Es ist einer der Höhepunkte von Sensation, aber bei weitem nicht der einzige. Ich und die Planierraupe erweist sich als absurde Geschichte mit Sozialkritik-Moral wie man das von Käptn Peng kennt. Schlau an diesem Lied ist nicht zuletzt, dass es alle zu Schuldigen macht, nicht nur die üblichen Verdächtigen wie Finanzinvestoren oder Coldplayfans. Der Titelsong ist vor allem im Refrain sehr stylish und wir zu einer Huldigung an eine Traumfrau mit doppeltem Boden. 1996 erweist sich als Coming-of-Age-Drama, dessen Romantik vor allem daraus erwächst, dass der Erzähler so offen mit seiner Unvollkommenheit umgeht – das ist ein Rezept, das auch bei Bosse stets bestens funktioniert.
Wut lass nach klingt als Abschluss der Platte zuerst nach zärtlicher Klavierballade, entpuppt sich dann aber als Lied über mangelnde Frustrationstoleranz, Kontrollverlust und womöglich gar häusliche Gewalt. Pattaya ist ebenfalls extrem originell und bietet viele Überraschungen, ohne dass darunter die Eingängigkeit leidet. Das Thema heißt Sextourismus, das Gefühl heißt: enttäuscht sein, einsam sein, es aber nicht eingestehen. Der Album-Auftakt Lügenhits reiht höchst gekonnt Songtitel aus Pop und Schlager aneinander, die Musik dazu changiert zwischen Frittenbude und NDW.
„Wir stehen schon immer zwischen allen Stühlen. Es fällt den Leuten schwer, uns stilistisch einzuordnen“, sagt Moritz Rech, und das gilt auch auf Sensation weiterhin. „Wir sind die ganze Zeit über nur der Dynamik dieser Musik gefolgt“, betont Rech, und man ahnt schnell, wie er das meint: Man wird nicht viele Alben finden, schon gar nicht von deutschen Künstlern, auf denen sich Lieder wie Heimatschänke und Wolke finden. Ersteres setzt im (gewöhnungsbedürftigen) Sound auf Achtziger-Pop-Rap, etwa im Stile von Paula Abdul, und behandelt die vielfachen Tücken, die eine Stammkneipe mit sich bringt. Letzteres ist erst elektronisch, dann fast orchestral und wählt Radioaktivität als Metapher für ein Bedrohungsszenario bis hin zur Apokalypse.

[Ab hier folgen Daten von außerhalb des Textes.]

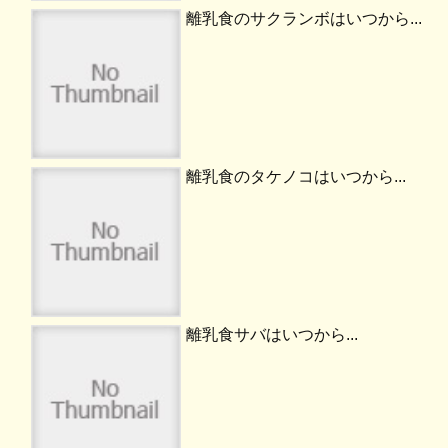
離乳食のサクランボはいつから...
離乳食のタケノコはいつから...
離乳食サバはいつから...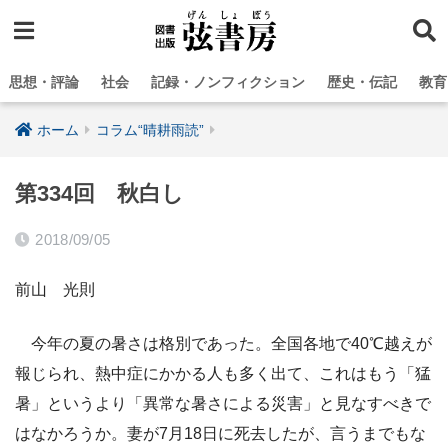
思想・評論
社会
記録・ノンフィクション
歴史・伝記
教育
ホーム
コラム“晴耕雨読”
第334回 秋白し
2018/09/05
前山 光則
今年の夏の暑さは格別であった。全国各地で40℃越えが
報じられ、熱中症にかかる人も多く出て、これはもう「猛
暑」というより「異常な暑さによる災害」と見なすべきで
はなかろうか。妻が7月18日に死去したが、言うまでもな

Offener als bisher treten auf Sensation die unterschiedlichen Einflüsse zutage, die das Trio mit in das gemeinsame Dasein bei OK Kid bringt. „Wir waren immer eine Band und haben das gelebt, aber so sehr als Band haben wir noch nie zusammen an einem Album gearbeitet“, sagt Jonas Schubert. Seine klugen Texte, die mit viel Detailversessenheit verraten, dass er im Rap geschult ist, bleiben dennoch das wichtigste Charakteristikum der Band. Ein Lied wie Reparieren zeigt das: Da hat sich offensichtlich ein Ausflug in den Baumarkt kurz nach dem Ende einer Beziehung als lyrisch sehr inspirierend erwiesen.
Neu ist, dass OK Kid bei aller Leichtigkeit der Musik und trotz des erheblichen Spaßfaktors, der in Sensation steckt, nun auch eine politische Botschaft haben. Viele Passagen des Albums deuten das an, in Warten auf den starken Mann wird es explizit. „Meine weichen Knie brauchen eine starke Hand“, meint der Wutbürger, den sie darin zum Protagonisten gemacht haben. Auch hier beeindruckt die Sensibilität, mit der sie sich dem Thema genähert haben, unter anderem auch mit einem persönlichen Besuch in Freital. Die Band bezieht in diesem Song eine klare Position, lässt die Position der Pegida-Verblendeten kein bisschen akzeptabel erscheinen, macht sich aber niemals über sie lustig. „Wir müssen die Dinge aussprechen, die uns beschäftigen und wollen eine Haltung transportieren“, beschreiben OK Kid ihr neues Sendungsbewusstsein. Das ist eine gute Entscheidung – keine Frage.